* [WHAT IS REQUIRED]:
Answer these about the outsourcing news excerpt below:
(a) Where did DD Mishra formerly work as an executive?
(b) How many steps does he say businesses should follow to maximize contracts with IT service providers?
(c) Under "Look for a suitable provider," what are most clients said to be fixated on?

* [EXCERPT PROVIDED]:
——

Monday, September 2, 2013 | Outsourcing News |

DD Mishra, founder of CIO Specialist and former Executive at Vodafone, recently shared critical IT outsourcing information from his experiences in the IT industry at m.Informationweek.in.

He said businesses that carelessly dealt with IT outsourcing usually ended up facing legal, contractual, and financial challenges that jeopardized the potential of their respective operations.

In order to maximize contracts and forge better partnerships with IT service providers, he said businesses should follow these four steps:

1. Evaluate your business.
To come up with the best solution for your business, you must first evaluate your current operation, review the mistakes done in the past by identifying the risks and challenges that can reoccur, and get a feel of the business climate. Then plot the information gathered against the requirements and benefits of outsourcing.

Sometimes the in-house capability or bandwidth may not exist to conduct such due diligence. Taking help of experts can help organizations save losses from very expensive mistakes which might happen later.

There are several questions you should answer before moving on to the next step: Do you need to outsource? What would be the impact of the outsourced segment to your business? What are the risks and how can you resolve them in case they happen?

2. Look for a suitable provider.
Most clients are fixated on the costs, which becomes a problem as there are many factors that may affect the success of an outsourcing operation.

——

* [DATA PROVIDED]:
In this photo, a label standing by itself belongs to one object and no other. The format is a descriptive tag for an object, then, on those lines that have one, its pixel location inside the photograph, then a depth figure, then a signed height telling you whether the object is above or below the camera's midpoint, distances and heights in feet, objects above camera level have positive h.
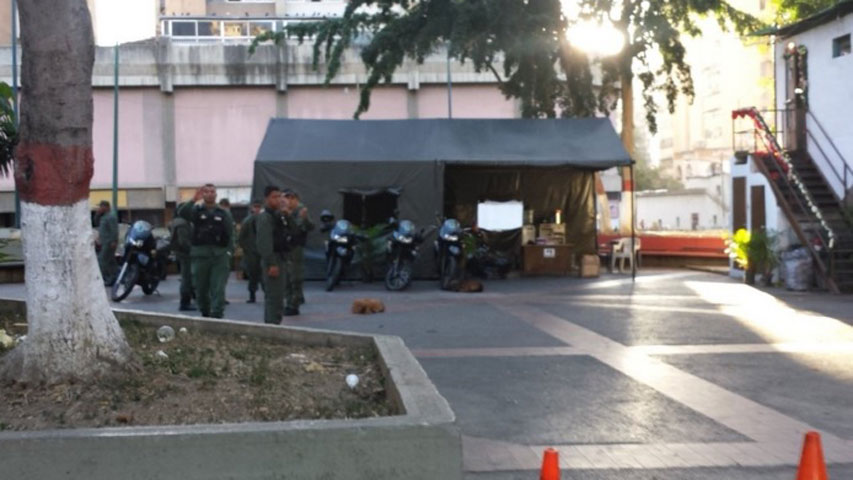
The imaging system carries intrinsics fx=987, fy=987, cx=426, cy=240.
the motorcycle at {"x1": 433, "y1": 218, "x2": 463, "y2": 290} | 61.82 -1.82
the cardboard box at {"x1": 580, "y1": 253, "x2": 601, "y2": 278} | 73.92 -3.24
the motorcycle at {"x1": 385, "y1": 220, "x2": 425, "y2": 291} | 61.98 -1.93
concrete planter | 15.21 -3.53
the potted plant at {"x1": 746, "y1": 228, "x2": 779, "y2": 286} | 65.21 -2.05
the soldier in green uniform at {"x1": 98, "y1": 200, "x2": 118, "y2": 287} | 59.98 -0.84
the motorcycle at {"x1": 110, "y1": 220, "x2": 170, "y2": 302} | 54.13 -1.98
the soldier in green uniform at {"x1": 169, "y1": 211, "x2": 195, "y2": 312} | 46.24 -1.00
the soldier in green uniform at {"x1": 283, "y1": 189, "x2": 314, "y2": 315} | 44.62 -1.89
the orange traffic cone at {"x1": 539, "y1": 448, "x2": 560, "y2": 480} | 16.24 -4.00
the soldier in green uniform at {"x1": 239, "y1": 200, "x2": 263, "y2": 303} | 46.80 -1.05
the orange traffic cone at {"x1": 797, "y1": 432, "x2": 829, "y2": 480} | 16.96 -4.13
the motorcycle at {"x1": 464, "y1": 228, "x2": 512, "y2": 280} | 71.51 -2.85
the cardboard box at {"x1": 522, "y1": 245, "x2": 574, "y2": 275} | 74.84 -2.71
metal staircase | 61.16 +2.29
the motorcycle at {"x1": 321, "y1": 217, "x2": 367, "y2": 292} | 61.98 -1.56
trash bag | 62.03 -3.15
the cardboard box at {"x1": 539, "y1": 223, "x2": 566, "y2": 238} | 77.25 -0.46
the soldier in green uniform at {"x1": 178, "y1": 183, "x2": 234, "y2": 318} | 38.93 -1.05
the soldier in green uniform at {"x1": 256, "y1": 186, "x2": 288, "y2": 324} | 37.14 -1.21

——

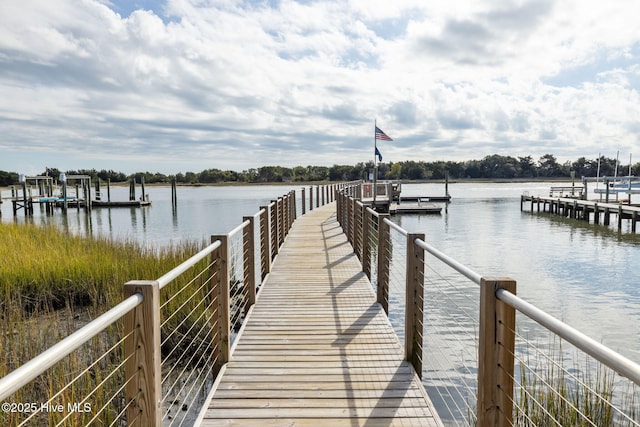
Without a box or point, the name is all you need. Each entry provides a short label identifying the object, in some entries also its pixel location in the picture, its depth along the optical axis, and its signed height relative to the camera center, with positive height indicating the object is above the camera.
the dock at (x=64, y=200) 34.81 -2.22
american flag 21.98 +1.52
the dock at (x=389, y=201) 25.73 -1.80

——

* [TASK OUTPUT]:
(a) Vodafone
(b) Four
(c) The costs